We can see that only in 2021 were the most teams positive in point differential. This could be caused by a clear separation between the good and bad teams in the league.
ggplot(nfl_clean, aes(season, point_diff)) +geom_boxplot(fill ="orange", alpha =0.7) +geom_hline(yintercept =0, linetype ="dashed") +labs(title ="Distribution of Point Differential by Season",x ="Season",y ="Point Differential" )
It visually reinforces how point differential aligns with team success.
top_bottom <- nfl_clean %>%arrange(desc(point_diff)) %>%slice_head(n =10) %>%mutate(group ="Top 10") %>%bind_rows( nfl_clean %>%arrange(point_diff) %>%slice_head(n =10) %>%mutate(group ="Bottom 10") )ggplot(top_bottom, aes(reorder(team, point_diff), point_diff, fill = group)) +geom_col() +coord_flip() +labs(title ="Top & Bottom 10 Teams by Point Differential",x ="Team",y ="Point Differential",fill ="Group" )
Conclusion
Across all five seasons from 2019–2023, the analysis shows a strong and consistent positive relationship between point differential and win percentage. Teams that outscore their opponents by larger margins almost always finish with higher winning percentages, and this pattern holds true in every season examined.
The scatterplots reveal a clear upward trend, and the correlation between point differential and win percentage is high, confirming that point differential is one of the most reliable indicators of team strength.
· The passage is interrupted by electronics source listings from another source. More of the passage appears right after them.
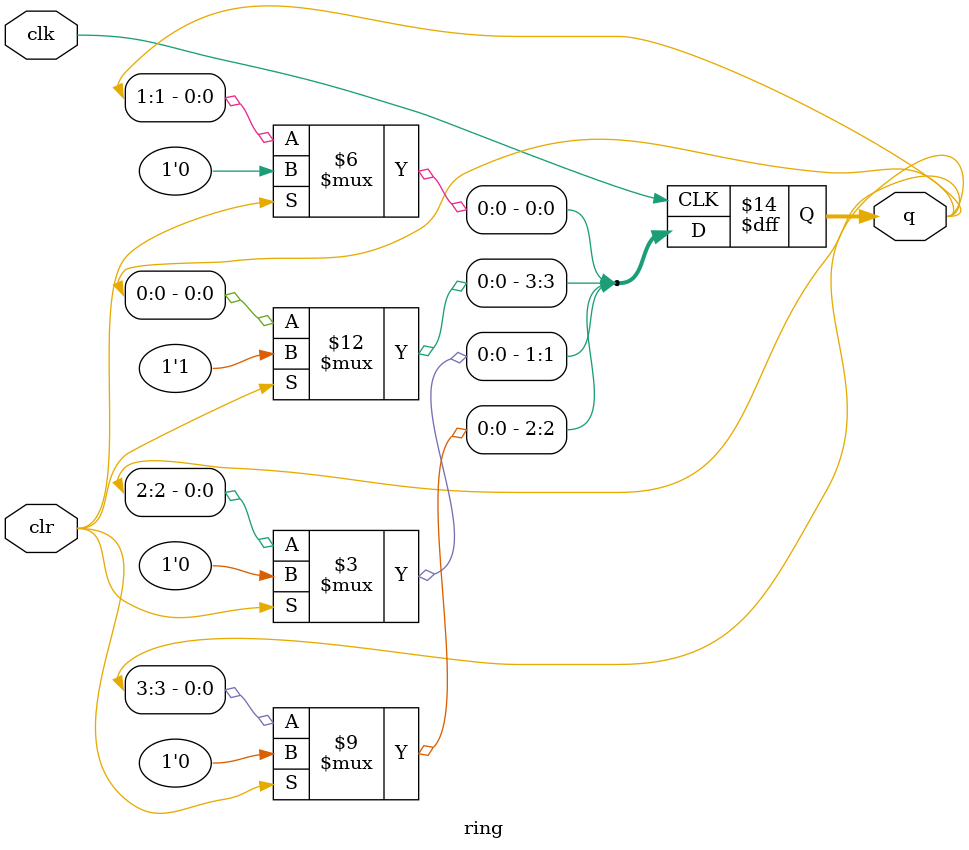
<source format=v>
`timescale 1ns / 1ps
module ring(
    output reg [3:0] q,
    input clk,
    input clr
    );
always @(posedge clk)
begin
if (clr)
   q<=4'b1000;
else
   begin
	   q[3]<=q[0];
	   q[2]<=q[3];
	   q[1]<=q[2];
	   q[0]<=q[1];
   end
end
endmodule

</source>
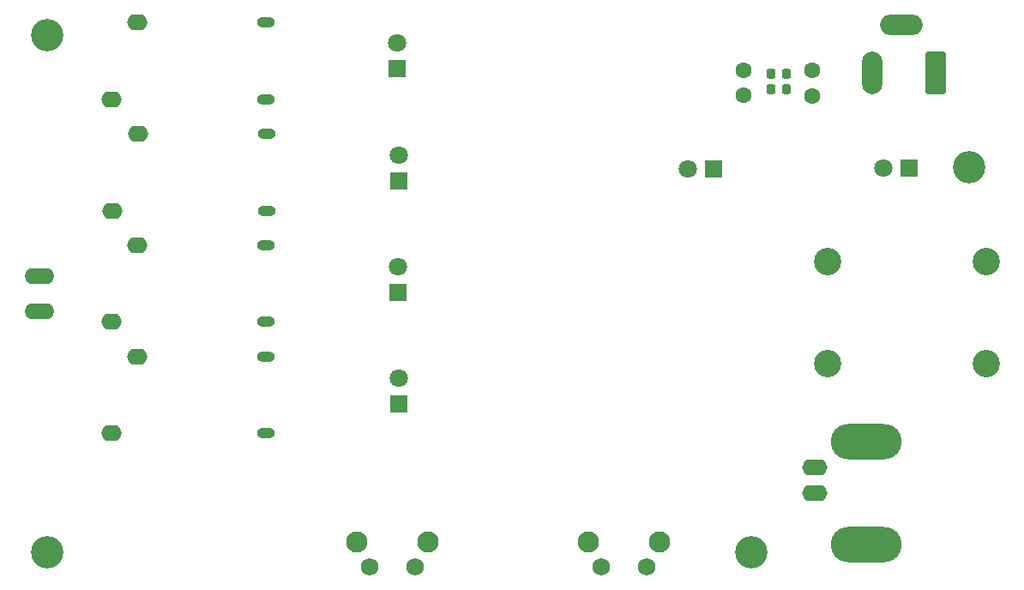
<source format=gbr>
%TF.GenerationSoftware,KiCad,Pcbnew,9.0.4-9.0.4-0~ubuntu24.04.1*%
%TF.CreationDate,2025-10-04T12:49:03+02:00*%
%TF.ProjectId,PCB,5043422e-6b69-4636-9164-5f7063625858,rev?*%
%TF.SameCoordinates,Original*%
%TF.FileFunction,Soldermask,Bot*%
%TF.FilePolarity,Negative*%
%FSLAX46Y46*%
G04 Gerber Fmt 4.6, Leading zero omitted, Abs format (unit mm)*
G04 Created by KiCad (PCBNEW 9.0.4-9.0.4-0~ubuntu24.04.1) date 2025-10-04 12:49:03*
%MOMM*%
%LPD*%
G01*
G04 APERTURE LIST*
G04 Aperture macros list*
%AMRoundRect*
0 Rectangle with rounded corners*
0 $1 Rounding radius*
0 $2 $3 $4 $5 $6 $7 $8 $9 X,Y pos of 4 corners*
0 Add a 4 corners polygon primitive as box body*
4,1,4,$2,$3,$4,$5,$6,$7,$8,$9,$2,$3,0*
0 Add four circle primitives for the rounded corners*
1,1,$1+$1,$2,$3*
1,1,$1+$1,$4,$5*
1,1,$1+$1,$6,$7*
1,1,$1+$1,$8,$9*
0 Add four rect primitives between the rounded corners*
20,1,$1+$1,$2,$3,$4,$5,0*
20,1,$1+$1,$4,$5,$6,$7,0*
20,1,$1+$1,$6,$7,$8,$9,0*
20,1,$1+$1,$8,$9,$2,$3,0*%
G04 Aperture macros list end*
%ADD10O,2.500000X1.600000*%
%ADD11O,7.000000X3.500000*%
%ADD12C,3.200000*%
%ADD13O,1.800000X1.000000*%
%ADD14O,2.000000X1.600000*%
%ADD15C,2.700000*%
%ADD16C,1.600000*%
%ADD17C,2.100000*%
%ADD18C,1.750000*%
%ADD19R,1.800000X1.800000*%
%ADD20C,1.800000*%
%ADD21O,2.919200X1.561200*%
%ADD22O,2.000000X4.200000*%
%ADD23RoundRect,0.250000X0.750000X-1.850000X0.750000X1.850000X-0.750000X1.850000X-0.750000X-1.850000X0*%
%ADD24O,4.200000X2.000000*%
%ADD25RoundRect,0.225000X-0.225000X-0.250000X0.225000X-0.250000X0.225000X0.250000X-0.225000X0.250000X0*%
%ADD26RoundRect,0.218750X0.218750X0.256250X-0.218750X0.256250X-0.218750X-0.256250X0.218750X-0.256250X0*%
G04 APERTURE END LIST*
D10*
%TO.C,J104*%
X203240000Y-113700000D03*
D11*
X208320000Y-108620000D03*
D10*
X203240000Y-111160000D03*
D11*
X208320000Y-118780000D03*
%TD*%
D12*
%TO.C,REF\u002A\u002A*%
X218500000Y-81500000D03*
%TD*%
D13*
%TO.C,U104*%
X149050000Y-96800000D03*
X149050000Y-89200000D03*
D14*
X136350000Y-89200000D03*
X133810000Y-96800000D03*
%TD*%
D12*
%TO.C,REF\u002A\u002A*%
X127500000Y-119500000D03*
%TD*%
D13*
%TO.C,U105*%
X149050000Y-107800000D03*
X149050000Y-100200000D03*
D14*
X136350000Y-100200000D03*
X133810000Y-107800000D03*
%TD*%
D15*
%TO.C,J103*%
X204500000Y-90850000D03*
X220200000Y-90850000D03*
%TD*%
D16*
%TO.C,C405*%
X196200000Y-71950000D03*
X196200000Y-74450000D03*
%TD*%
D13*
%TO.C,U103*%
X149150000Y-85800914D03*
X149150000Y-78200914D03*
D14*
X136450000Y-78200914D03*
X133910000Y-85800914D03*
%TD*%
D17*
%TO.C,SW101*%
X187950000Y-118510000D03*
X180940000Y-118510000D03*
D18*
X186700000Y-121000000D03*
X182200000Y-121000000D03*
%TD*%
D19*
%TO.C,D201*%
X162198428Y-104899086D03*
D20*
X162198428Y-102359086D03*
%TD*%
D19*
%TO.C,D401*%
X212570000Y-81600000D03*
D20*
X210030000Y-81600000D03*
%TD*%
D13*
%TO.C,U102*%
X149101572Y-74800914D03*
X149101572Y-67200914D03*
D14*
X136401572Y-67200914D03*
X133861572Y-74800914D03*
%TD*%
D19*
%TO.C,D303*%
X193240000Y-81700000D03*
D20*
X190700000Y-81700000D03*
%TD*%
D21*
%TO.C,J101*%
X126700000Y-92250000D03*
X126700000Y-95750000D03*
%TD*%
D19*
%TO.C,D203*%
X162168428Y-82885000D03*
D20*
X162168428Y-80345000D03*
%TD*%
D12*
%TO.C,REF\u002A\u002A*%
X127500000Y-68500000D03*
%TD*%
D16*
%TO.C,C402*%
X203035000Y-71952500D03*
X203035000Y-74452500D03*
%TD*%
D22*
%TO.C,J401*%
X208935000Y-72250000D03*
D23*
X215235000Y-72250000D03*
D24*
X211835000Y-67450000D03*
%TD*%
D17*
%TO.C,SW102*%
X165050000Y-118510000D03*
X158040000Y-118510000D03*
D18*
X163800000Y-121000000D03*
X159300000Y-121000000D03*
%TD*%
D19*
%TO.C,D202*%
X162098428Y-93899086D03*
D20*
X162098428Y-91359086D03*
%TD*%
D19*
%TO.C,D204*%
X162050000Y-71800000D03*
D20*
X162050000Y-69260000D03*
%TD*%
D15*
%TO.C,J102*%
X204500000Y-100900000D03*
X220200000Y-100900000D03*
%TD*%
D12*
%TO.C,REF\u002A\u002A*%
X197000000Y-119500000D03*
%TD*%
D25*
%TO.C,C404*%
X198925000Y-73800000D03*
X200475000Y-73800000D03*
%TD*%
D26*
%TO.C,FB401*%
X200487500Y-72300000D03*
X198912500Y-72300000D03*
%TD*%
M02*

</source>
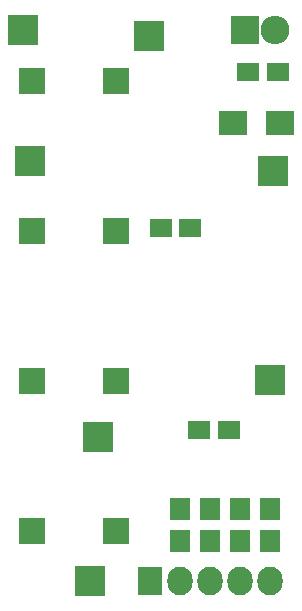
<source format=gbs>
G04 #@! TF.FileFunction,Soldermask,Bot*
%FSLAX46Y46*%
G04 Gerber Fmt 4.6, Leading zero omitted, Abs format (unit mm)*
G04 Created by KiCad (PCBNEW 4.0.2-stable) date Tuesday, December 20, 2016 'PMt' 03:21:04 PM*
%MOMM*%
G01*
G04 APERTURE LIST*
%ADD10C,0.100000*%
%ADD11R,1.900000X1.650000*%
%ADD12R,2.400000X2.000000*%
%ADD13R,2.200000X2.200000*%
%ADD14R,2.127200X2.432000*%
%ADD15O,2.127200X2.432000*%
%ADD16R,1.700000X1.900000*%
%ADD17R,2.635200X2.635200*%
%ADD18R,2.432000X2.432000*%
%ADD19O,2.432000X2.432000*%
G04 APERTURE END LIST*
D10*
D11*
X154158000Y-71374000D03*
X151658000Y-71374000D03*
D12*
X154400000Y-75692000D03*
X150400000Y-75692000D03*
D11*
X144266600Y-84556600D03*
X146766600Y-84556600D03*
X150043200Y-101650800D03*
X147543200Y-101650800D03*
D13*
X140481000Y-72136000D03*
X133331000Y-72136000D03*
X140481000Y-84836000D03*
X133331000Y-84836000D03*
X133331000Y-97536000D03*
X140481000Y-97536000D03*
X140481000Y-110236000D03*
X133331000Y-110236000D03*
D14*
X143383000Y-114427000D03*
D15*
X145923000Y-114427000D03*
X148463000Y-114427000D03*
X151003000Y-114427000D03*
X153543000Y-114427000D03*
D16*
X153543000Y-111078000D03*
X153543000Y-108378000D03*
X151003000Y-111078000D03*
X151003000Y-108378000D03*
X148463000Y-111078000D03*
X148463000Y-108378000D03*
X145923000Y-111078000D03*
X145923000Y-108378000D03*
D17*
X132588000Y-67818000D03*
X133223000Y-78867000D03*
X138938000Y-102235000D03*
X138303000Y-114427000D03*
D18*
X151384000Y-67818000D03*
D19*
X153924000Y-67818000D03*
D17*
X153797000Y-79756000D03*
X143256000Y-68326000D03*
X153543000Y-97409000D03*
M02*

</source>
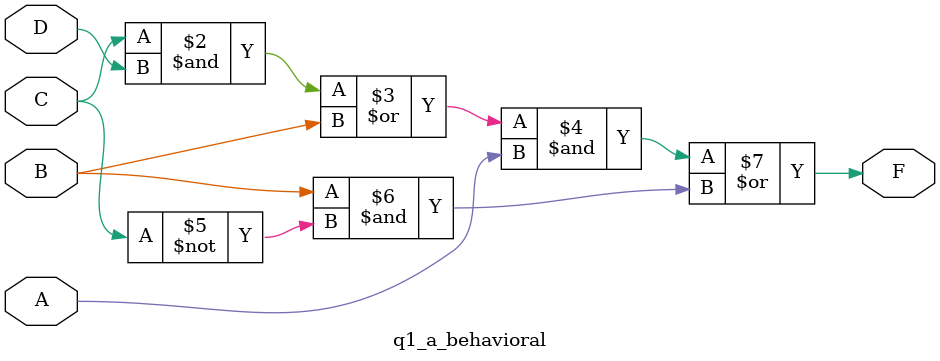
<source format=v>
`timescale 1ns / 1ps

module q1_a_behavioral(A, B, C, D, F);
    input wire A, B, C, D;
    output reg F;
    
    always@(*) begin
    
    F = (((C & D) | B) & A) | (B & ~C);
    
    end
    
endmodule


</source>
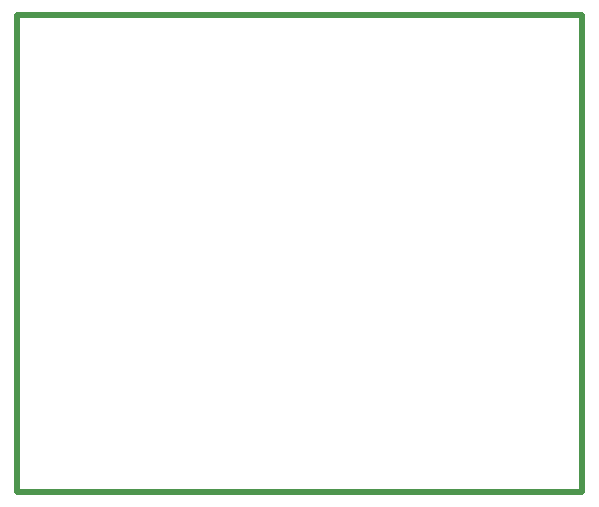
<source format=gbr>
%TF.GenerationSoftware,KiCad,Pcbnew,(6.0.9)*%
%TF.CreationDate,2023-11-09T09:33:38+01:00*%
%TF.ProjectId,LO_daughter,4c4f5f64-6175-4676-9874-65722e6b6963,rev?*%
%TF.SameCoordinates,Original*%
%TF.FileFunction,Profile,NP*%
%FSLAX46Y46*%
G04 Gerber Fmt 4.6, Leading zero omitted, Abs format (unit mm)*
G04 Created by KiCad (PCBNEW (6.0.9)) date 2023-11-09 09:33:38*
%MOMM*%
%LPD*%
G01*
G04 APERTURE LIST*
%TA.AperFunction,Profile*%
%ADD10C,0.500000*%
%TD*%
G04 APERTURE END LIST*
D10*
X128520000Y-54050000D02*
X176300000Y-54050000D01*
X176300000Y-54050000D02*
X176300000Y-94470000D01*
X176300000Y-94470000D02*
X128520000Y-94470000D01*
X128520000Y-94470000D02*
X128520000Y-54050000D01*
M02*

</source>
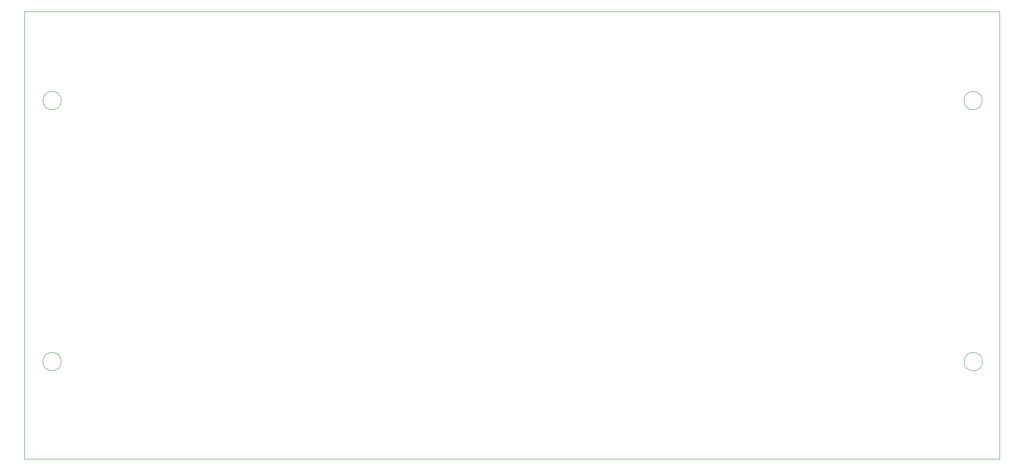
<source format=gbr>
%TF.GenerationSoftware,KiCad,Pcbnew,(6.0.2)*%
%TF.CreationDate,2022-07-14T16:29:58+09:00*%
%TF.ProjectId,TSAL&DIS,5453414c-2644-4495-932e-6b696361645f,rev?*%
%TF.SameCoordinates,Original*%
%TF.FileFunction,Profile,NP*%
%FSLAX46Y46*%
G04 Gerber Fmt 4.6, Leading zero omitted, Abs format (unit mm)*
G04 Created by KiCad (PCBNEW (6.0.2)) date 2022-07-14 16:29:58*
%MOMM*%
%LPD*%
G01*
G04 APERTURE LIST*
%TA.AperFunction,Profile*%
%ADD10C,0.050000*%
%TD*%
G04 APERTURE END LIST*
D10*
X121750000Y-100000000D02*
X307500000Y-100000000D01*
X307500000Y-100000000D02*
X307500000Y-185250000D01*
X307500000Y-185250000D02*
X121750000Y-185250000D01*
X121750000Y-185250000D02*
X121750000Y-100000000D01*
X304250000Y-166750000D02*
G75*
G03*
X304250000Y-166750000I-1750000J0D01*
G01*
X304200000Y-117000000D02*
G75*
G03*
X304200000Y-117000000I-1750000J0D01*
G01*
X128750000Y-117000000D02*
G75*
G03*
X128750000Y-117000000I-1750000J0D01*
G01*
X128750000Y-166750000D02*
G75*
G03*
X128750000Y-166750000I-1750000J0D01*
G01*
M02*

</source>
The top‑10 and bottom‑10 visualizations further reinforce this: teams with the largest positive point differentials consistently appear among the league’s best records, while teams with large negative differentials almost always finish near the bottom.
Overall, the results strongly support the analytics claim that point differential “tells the truth” about team performance. Not only does it correlate closely with winning, but the relationship remains stable across multiple seasons, suggesting that point differential is a robust and meaningful metric for evaluating NFL teams.